There is also the adjustment of going to school in Nashville, with a population of about 700,000 to being in Winston-Salem with a population of under 250,000. The nightlife and entertainment options are significantly different. Harris says that is not a factor for him. “My ultimate goal is to get to the NFL, so I am here to work on football and attack academics and just be productive in those areas.”
He said there is a difference between his most recent year at Vanderbilt to the current state of affairs at Wake Forest, and it is a football difference. “Things are different here. The guys are held to a higher standard here,” he told the media Friday. “There’s a lot more player-to-player accountability.” Asked for a specific example of the difference between the two football programs, Harris provided the following case in point. “One of the first things I noticed was on a Saturday, we had optional recovery. Almost 80 or 90 guys were in there, [in the workout room]. It just surprised me.”
He also said the work as a unit is something different for him. “After we lift, the safeties, as a group, we get together, catch balls, stretch out together, get hand work in together.” He said there is a group drive towards getting better.
He credits safeties coach James Adams with instilling that work ethic among the defensive backs. “He’s very positive. He hounds us and stays on us, but it’s out of love,” Harris said. “He wants us to have a great effort and great attitude every day.”
Adams says Harris brings an immediate bump to the defensive secondary because of his experience. “He’s another guy who has been on the big stage,” Adams told us. “The beauty of our group last year was that they were young, but they all played.” That includes playing in the ACC championship game and the Gator Bowl. “So Brendon comes in and he has had a similar experience. When you go down and you play LSU or you go to Alabama, he’s been on the biggest stages in college football.”

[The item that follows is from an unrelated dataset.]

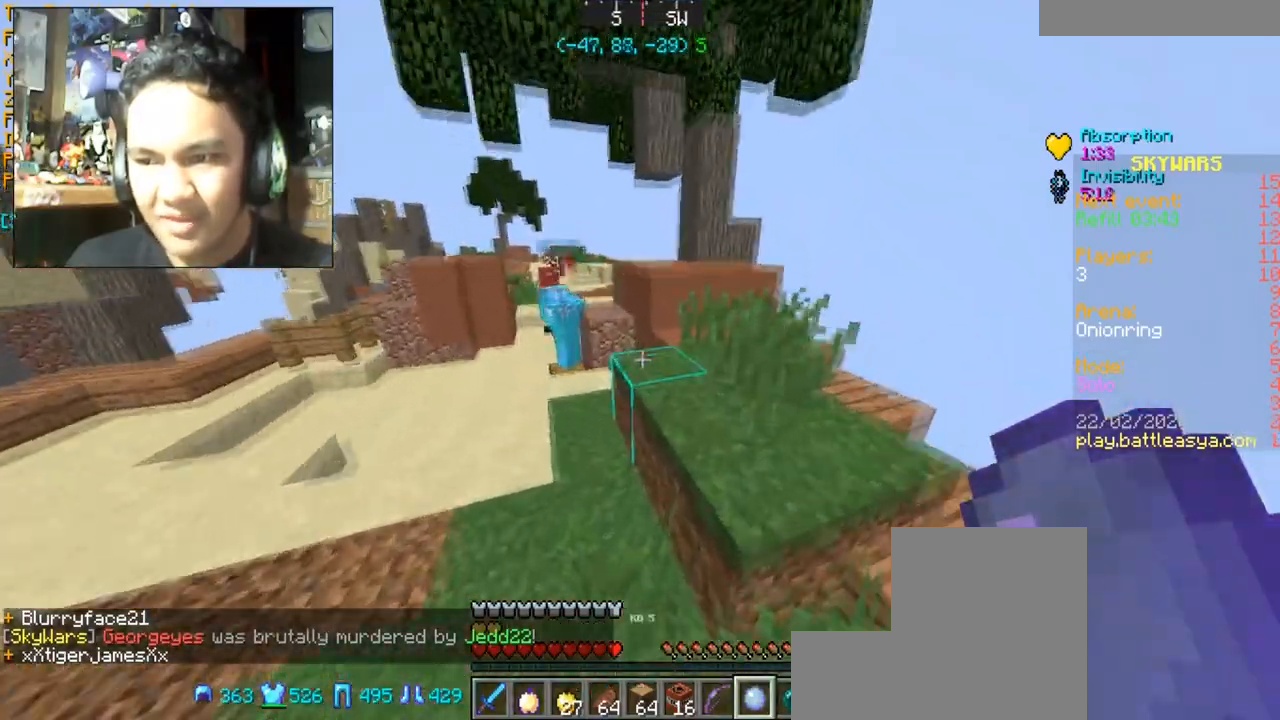
{"keys": ["d", "w"], "mouse": [], "events": [[133, "d", "down"], [133, "space", "down"], [333, "space", "up"]]}
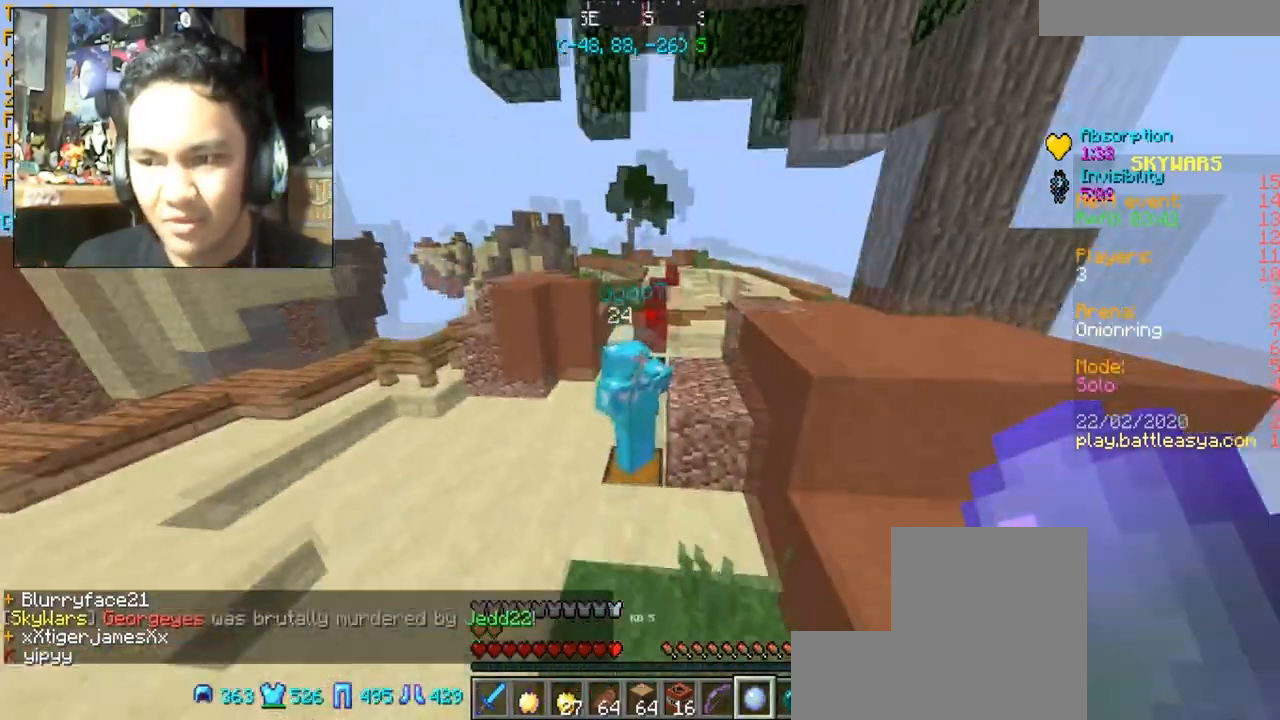
{"keys": [], "mouse": [], "events": [[67, "space", "down"], [234, "space", "up"], [234, "w", "up"], [401, "s", "down"], [467, "d", "up"], [501, "s", "up"]]}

Adams said that kind of experience brings familiarity to his new group. “For him to join our fold, it’s like he’s been here since the beginning. It’s not really new to him.”
The Work Ethic Factor
Harris’ adaptation to his new football life at Wake Forest has also caught the attention of head coach Dave Clawson. “He’s played football in a very good league, at a very high level and he was productive,” Clawson said Friday. “I’m just really impressed that he’s just come in here and he just works. He doesn’t talk a lot. He knows he’s new. He’s trying to fit in and help our team. I’m really impressed with him.”
Harris has apparently already meshed well with the work ethic he found at Wake Forest. “He’s a guy, that already, we’re having to run out of the building,” Adams said, making the correlation to a football version of the basketball gym rat. “He’s in there in the morning. And he’s in there in the afternoon. Or if he’s not there in the afternoon, he’s in there midday and in the evening, watching film and starting to game plan for opponents. “
Speaking of planning for opponents; yes every player tells you he looks at the season one game at a time, but we would be kidding ourselves if Harris has not given a little attention to week two of Wake Forest’s schedule…in Nashville…against Vanderbilt. “It’ll mean a little something, yeah,” he admitted.